### Stored data entries
BEGIN
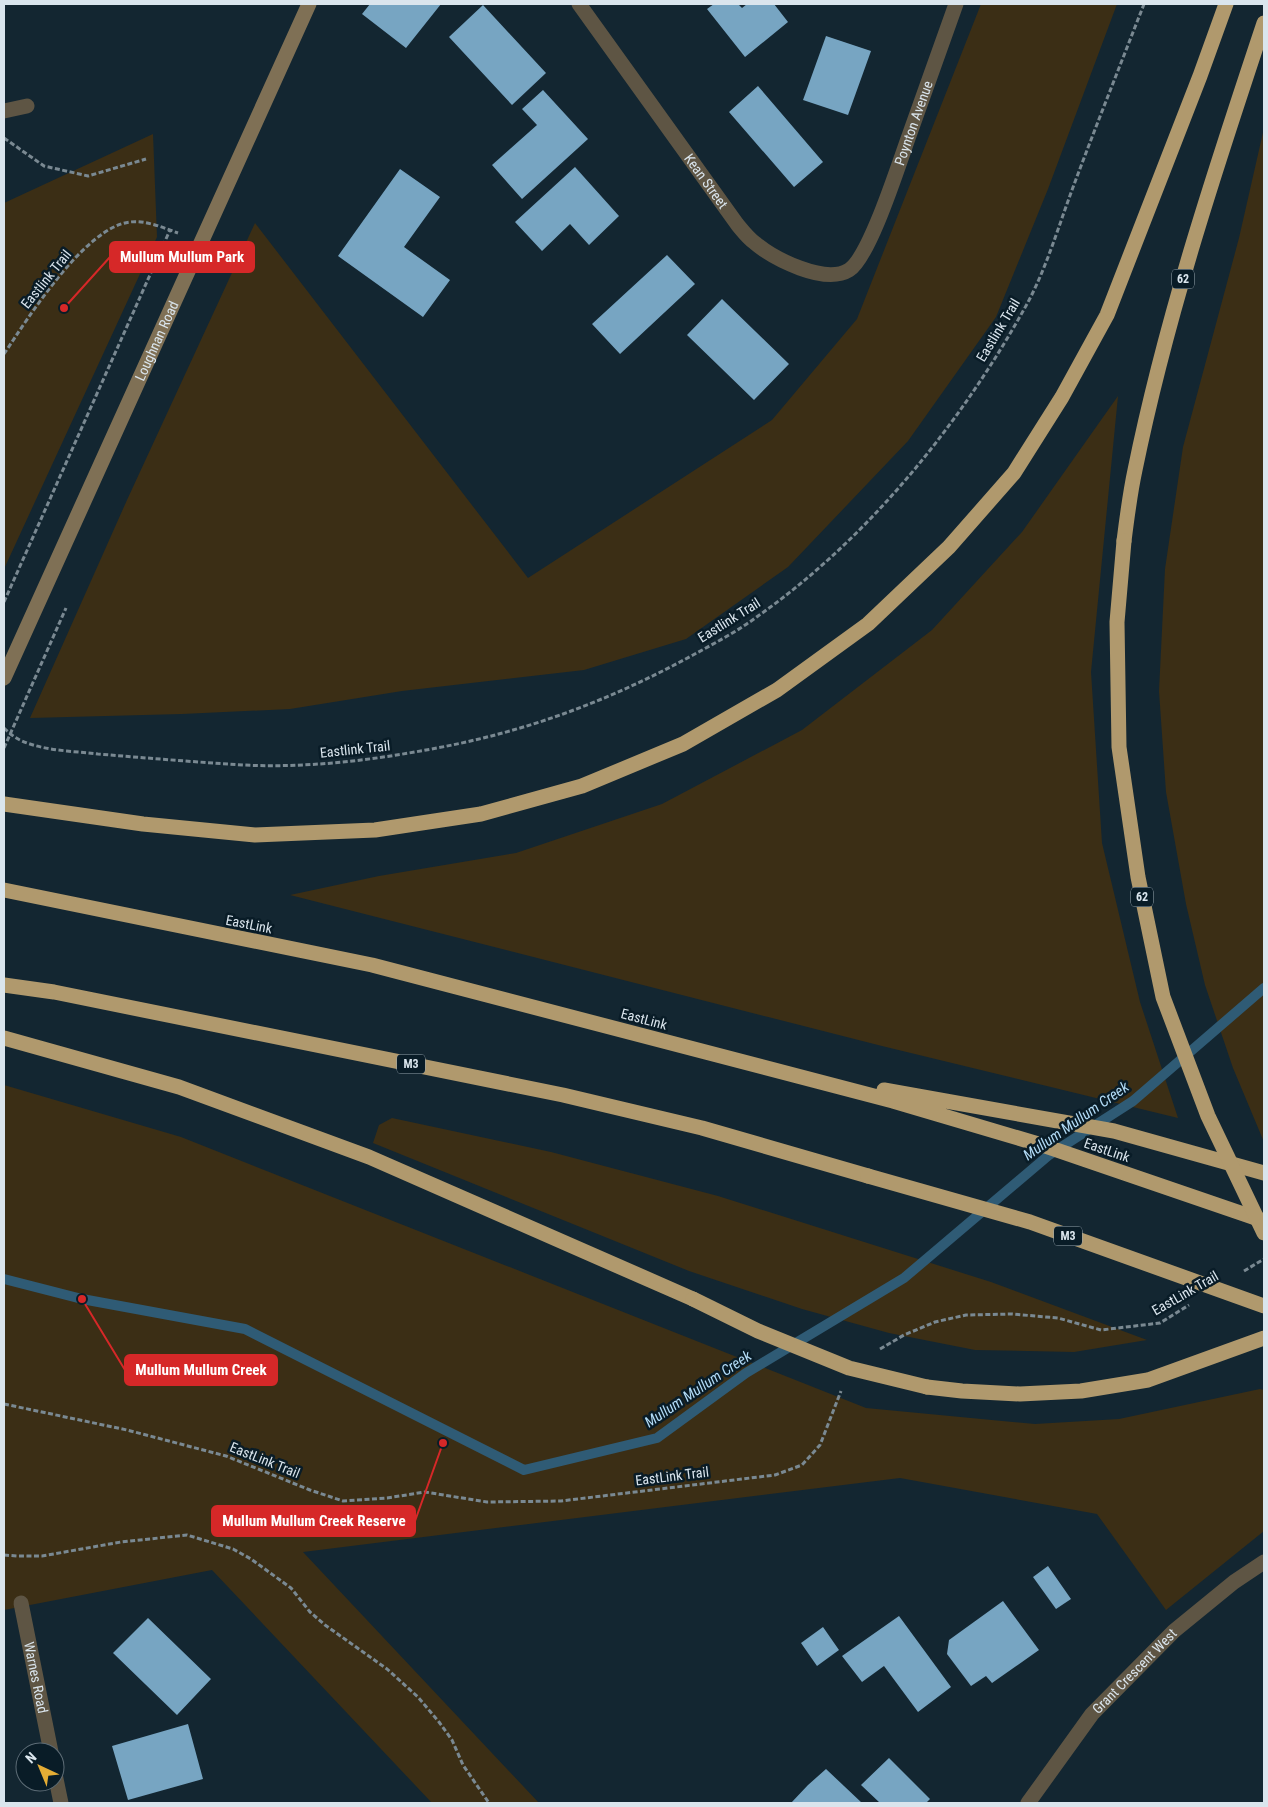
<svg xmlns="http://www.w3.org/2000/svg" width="1268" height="1807" font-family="'Roboto Condensed',sans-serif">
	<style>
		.green { fill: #3b2e15 }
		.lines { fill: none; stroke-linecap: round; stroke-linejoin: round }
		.stream { stroke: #2f5b75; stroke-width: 10 }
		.building { fill: #77a5c2 }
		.path { stroke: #7a8992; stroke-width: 3; stroke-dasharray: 5 2.5; stroke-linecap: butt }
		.street { stroke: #5e5544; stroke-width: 15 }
		.secondary { stroke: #7f7055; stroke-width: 15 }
		.highway { stroke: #b0996d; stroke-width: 15 }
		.path-bridge { stroke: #7a8992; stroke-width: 3; stroke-dasharray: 5 2.5; stroke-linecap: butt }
		.highway-bridge { stroke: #b0996d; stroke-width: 15 }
		.labels { text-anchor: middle; stroke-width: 5; stroke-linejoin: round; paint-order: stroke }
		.shield { fill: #091c27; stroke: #9ba9b2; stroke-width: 1 }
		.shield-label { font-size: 12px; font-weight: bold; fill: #dae5ed }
		.street-label { font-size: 14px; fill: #dae5ed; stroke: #091c27 }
		.water-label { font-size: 15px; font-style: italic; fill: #b3dcf7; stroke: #091c27 }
		.leader { fill: none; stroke: #d62828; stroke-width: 2 }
		.callout-dot { fill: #d62828; stroke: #091c27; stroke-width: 2 }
		.callout { fill: #d62828; stroke: #d62828; stroke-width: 2 }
		.callout-label { font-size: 15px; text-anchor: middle; font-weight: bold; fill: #fff }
	</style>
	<rect width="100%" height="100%" fill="#132631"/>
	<path class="green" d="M 981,4 L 1117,4 L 1048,189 L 996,317 L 908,441 L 788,567 L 686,639 L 584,670 L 402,691 L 290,709 L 182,714 L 30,718 L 127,500 L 255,223 L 528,578 L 772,420 L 857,319 Z
		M 1264,128 L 1264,1142 L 1233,1068 L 1205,985 L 1186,904 L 1166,792 L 1159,691 L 1165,569 L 1183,447 L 1239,238 Z
		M 153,134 L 157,237 L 4,569 L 4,203 Z
		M 1118,396 L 1091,672 L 1102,843 L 1140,1002 L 1178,1118 L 882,1046 L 290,895 L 379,876 L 516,853 L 662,804 L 802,730 L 932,630 L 1022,532 Z
		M 4,1085 L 181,1137 L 866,1408 L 1035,1424 L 1119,1419 L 1260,1389 L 1264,1390 L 1264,1531 L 1166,1610 L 1097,1514 L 900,1478 L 303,1552 L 539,1803 L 432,1803 L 212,1570 L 4,1610 Z
		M 392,1118 L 551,1152 L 718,1196 L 991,1282 L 1147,1340 L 1074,1352 L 975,1350 L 889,1333 L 802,1309 L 689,1271 L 373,1143 L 379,1125 Z"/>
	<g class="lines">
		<path class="stream" d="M 4,1279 L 82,1299 L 245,1329 L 524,1470 L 657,1438 L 746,1373 L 904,1278 L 1049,1155 L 1133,1101 L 1264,988"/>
	</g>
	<path class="building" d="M 370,4 L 441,4 L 406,48 L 362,14 Z
		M 714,4 L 738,4 L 742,8 L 747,4 L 774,4 L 788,22 L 745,57 L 707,9 Z
		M 483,5 L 546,73 L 512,105 L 449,37 Z
		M 826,36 L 871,51 L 848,115 L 803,100 Z
		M 758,86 L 823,162 L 794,187 L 729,112 Z
		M 543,90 L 588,139 L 522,199 L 492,165 L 537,125 L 522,109 Z
		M 575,167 L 619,216 L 589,245 L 570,224 L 542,251 L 515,222 Z
		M 400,169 L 440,197 L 404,247 L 450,280 L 423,317 L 338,256 Z
		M 667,255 L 695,284 L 620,354 L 592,324 Z
		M 722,299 L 789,364 L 754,400 L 687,335 Z
		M 1048,1566 L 1071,1599 L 1056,1609 L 1033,1577 Z
		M 1003,1601 L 1039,1650 L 992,1683 L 986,1676 L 971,1686 L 947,1654 L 949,1640 Z
		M 899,1616 L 951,1687 L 918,1712 L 884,1666 L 862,1682 L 842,1656 Z
		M 148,1618 L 211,1679 L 177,1715 L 113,1653 Z
		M 823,1627 L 839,1650 L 817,1666 L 801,1643 Z
		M 188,1724 L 203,1779 L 128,1800 L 112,1746 Z
		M 889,1758 L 930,1799 L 926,1803 L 880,1803 L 861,1785 Z
		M 826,1769 L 862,1803 L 791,1803 L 808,1785 Z"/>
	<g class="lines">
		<path class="path" d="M 4,138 L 44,166 L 88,176 L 146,159
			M 4,354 C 28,318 85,227 130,222 C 146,220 164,228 178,233
			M 4,602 L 170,230
			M 4,728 C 9,733 15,738 22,741 C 45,751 73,751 98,754 C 146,758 195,762 243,765 C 305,768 366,761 426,750 C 523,733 607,702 693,655 C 715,643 738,631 758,616 C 869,538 962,422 1027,304 C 1046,269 1058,228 1072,190 C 1095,128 1120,66 1144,4
			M 1244,1271 L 1264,1259
			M 880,1349 L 904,1335 L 935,1322 L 966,1315 L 1012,1314 L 1058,1318 L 1101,1330 L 1160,1323 L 1189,1305
			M 4,1404 L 127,1430 L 226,1456 L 310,1490 L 343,1501 L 387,1498 L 425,1492 L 487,1502 L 561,1501 L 775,1475 L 802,1465 L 820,1445 L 841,1391
			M 4,1555 L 17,1556 L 42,1556 L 121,1542 L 187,1535 L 233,1549 L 251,1559 L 291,1588 L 310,1612 L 325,1625 L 387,1669 L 418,1697 L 439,1722 L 452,1740 L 463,1765 L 489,1803"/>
		<g class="street">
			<path id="s1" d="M 579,4 L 737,224 C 742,230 748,238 755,243 C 774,259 825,285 849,270 C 870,257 900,160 910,133 C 925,90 941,47 956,4"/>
			<path d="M 4,111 L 27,106"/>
			<path id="s2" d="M 21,1603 L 51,1752"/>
			<path d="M 55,1774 L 61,1803"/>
			<path id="s3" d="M 1028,1803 L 1092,1714 L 1174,1631 L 1234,1582 L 1264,1562"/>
		</g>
		<path class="secondary" id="s4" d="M 4,678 L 309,4"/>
		<path class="highway" d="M 1124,541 C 1127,517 1130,493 1135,470 C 1166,318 1215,170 1264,23
			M 4,804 L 143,824 L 255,835 L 375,830 L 481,814 L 582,786 L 683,744 L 777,690 L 868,624 L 949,547 L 1014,473 L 1062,397 L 1107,315 L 1200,76 L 1226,4
			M 4,890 L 372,965 L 893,1101 L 1045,1146 L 1264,1221
			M 4,985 L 54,992 L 563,1095 L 702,1128 L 868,1176
			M 4,1038 L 179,1087 L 369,1157 L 693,1299
			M 884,1090 L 1114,1131 L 1264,1173
			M 927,1387 L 962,1391 L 1020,1394 L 1081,1391 L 1148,1380 L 1264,1338"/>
		<path class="path-bridge" d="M 4,748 L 66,608"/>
		<path class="highway-bridge" d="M 1124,541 L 1117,622 L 1119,747 L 1138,877 L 1163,997 L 1208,1116 L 1264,1233
			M 868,1176 L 1030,1222 L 1264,1306
			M 693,1299 L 758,1331 L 849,1368 L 927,1387"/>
	</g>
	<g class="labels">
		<g class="shield">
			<rect x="1172" y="269.5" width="22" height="19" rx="4"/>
			<rect x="1131" y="887.5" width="22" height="19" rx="4"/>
			<rect x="397" y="1054.5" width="28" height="19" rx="4"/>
			<rect x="1054" y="1226.5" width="28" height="19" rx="4"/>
		</g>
		<g class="shield-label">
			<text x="1183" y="283">62</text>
			<text x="1142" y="901">62</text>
			<text x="411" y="1068">M3</text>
			<text x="1068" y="1240">M3</text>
		</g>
		<g class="street-label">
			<text dy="5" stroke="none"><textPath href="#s1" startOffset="561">Poynton Avenue</textPath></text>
			<text dy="5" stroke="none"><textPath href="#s1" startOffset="218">Kean Street</textPath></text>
			<text transform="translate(46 279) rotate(-51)" y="5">Eastlink Trail</text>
			<text transform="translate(998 330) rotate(-59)" y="5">Eastlink Trail</text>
			<text dy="5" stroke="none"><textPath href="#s4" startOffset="370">Loughnan Road</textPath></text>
			<text transform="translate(729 620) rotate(-32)" y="5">Eastlink Trail</text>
			<text transform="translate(355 749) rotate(-6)" y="5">Eastlink Trail</text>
			<text transform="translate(249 924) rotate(11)" y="5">EastLink</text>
			<text transform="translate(644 1019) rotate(15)" y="5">EastLink</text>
			<text transform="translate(1107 1150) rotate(19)" y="5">EastLink</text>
			<text transform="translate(1185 1293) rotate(-30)" y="5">EastLink Trail</text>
			<text transform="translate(265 1460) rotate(22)" y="5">EastLink Trail</text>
			<text transform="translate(672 1476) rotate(-7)" y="5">EastLink Trail</text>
			<text dy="5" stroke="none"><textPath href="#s3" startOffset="170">Grant Crescent West</textPath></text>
			<text dy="5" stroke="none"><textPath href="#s2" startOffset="76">Warnes Road</textPath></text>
		</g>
		<g class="water-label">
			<text transform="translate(1076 1121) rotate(-35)" y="5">Mullum Mullum Creek</text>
			<text transform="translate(698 1389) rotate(-34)" y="5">Mullum Mullum Creek</text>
		</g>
	</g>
	<path class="leader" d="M64 308L110 257M82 1299L125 1370M443 1443L415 1521"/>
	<g class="callout-dot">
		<circle cx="64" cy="308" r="5"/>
		<circle cx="82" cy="1299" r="5"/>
		<circle cx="443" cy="1443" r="5"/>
	</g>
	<g class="callout">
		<rect x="110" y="242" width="144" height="30" rx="5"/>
		<rect x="125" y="1355" width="152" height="30" rx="5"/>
		<rect x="212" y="1506" width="203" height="30" rx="5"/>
	</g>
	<g class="callout-label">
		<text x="182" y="262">Mullum Mullum Park</text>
		<text x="201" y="1375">Mullum Mullum Creek</text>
		<text x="314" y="1526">Mullum Mullum Creek Reserve</text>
	</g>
	<rect width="1268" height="1807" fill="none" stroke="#dae5ed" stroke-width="10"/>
	<g transform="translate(40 1767) rotate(316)"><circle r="24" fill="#091c27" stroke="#5d6c76"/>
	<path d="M0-4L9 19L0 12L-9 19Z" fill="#e5ad35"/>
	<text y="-8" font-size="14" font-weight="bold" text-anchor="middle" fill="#dae5ed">N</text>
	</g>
</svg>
END
From the records above, copy only the lines starting with the line that holds "M 1264,128 L" and going on through the line that holds "M 4,602 L 170,230", exactly as written.

### SOLUTION FOR THIS TASK
		M 1264,128 L 1264,1142 L 1233,1068 L 1205,985 L 1186,904 L 1166,792 L 1159,691 L 1165,569 L 1183,447 L 1239,238 Z
		M 153,134 L 157,237 L 4,569 L 4,203 Z
		M 1118,396 L 1091,672 L 1102,843 L 1140,1002 L 1178,1118 L 882,1046 L 290,895 L 379,876 L 516,853 L 662,804 L 802,730 L 932,630 L 1022,532 Z
		M 4,1085 L 181,1137 L 866,1408 L 1035,1424 L 1119,1419 L 1260,1389 L 1264,1390 L 1264,1531 L 1166,1610 L 1097,1514 L 900,1478 L 303,1552 L 539,1803 L 432,1803 L 212,1570 L 4,1610 Z
		M 392,1118 L 551,1152 L 718,1196 L 991,1282 L 1147,1340 L 1074,1352 L 975,1350 L 889,1333 L 802,1309 L 689,1271 L 373,1143 L 379,1125 Z"/>
	<g class="lines">
		<path class="stream" d="M 4,1279 L 82,1299 L 245,1329 L 524,1470 L 657,1438 L 746,1373 L 904,1278 L 1049,1155 L 1133,1101 L 1264,988"/>
	</g>
	<path class="building" d="M 370,4 L 441,4 L 406,48 L 362,14 Z
		M 714,4 L 738,4 L 742,8 L 747,4 L 774,4 L 788,22 L 745,57 L 707,9 Z
		M 483,5 L 546,73 L 512,105 L 449,37 Z
		M 826,36 L 871,51 L 848,115 L 803,100 Z
		M 758,86 L 823,162 L 794,187 L 729,112 Z
		M 543,90 L 588,139 L 522,199 L 492,165 L 537,125 L 522,109 Z
		M 575,167 L 619,216 L 589,245 L 570,224 L 542,251 L 515,222 Z
		M 400,169 L 440,197 L 404,247 L 450,280 L 423,317 L 338,256 Z
		M 667,255 L 695,284 L 620,354 L 592,324 Z
		M 722,299 L 789,364 L 754,400 L 687,335 Z
		M 1048,1566 L 1071,1599 L 1056,1609 L 1033,1577 Z
		M 1003,1601 L 1039,1650 L 992,1683 L 986,1676 L 971,1686 L 947,1654 L 949,1640 Z
		M 899,1616 L 951,1687 L 918,1712 L 884,1666 L 862,1682 L 842,1656 Z
		M 148,1618 L 211,1679 L 177,1715 L 113,1653 Z
		M 823,1627 L 839,1650 L 817,1666 L 801,1643 Z
		M 188,1724 L 203,1779 L 128,1800 L 112,1746 Z
		M 889,1758 L 930,1799 L 926,1803 L 880,1803 L 861,1785 Z
		M 826,1769 L 862,1803 L 791,1803 L 808,1785 Z"/>
	<g class="lines">
		<path class="path" d="M 4,138 L 44,166 L 88,176 L 146,159
			M 4,354 C 28,318 85,227 130,222 C 146,220 164,228 178,233
			M 4,602 L 170,230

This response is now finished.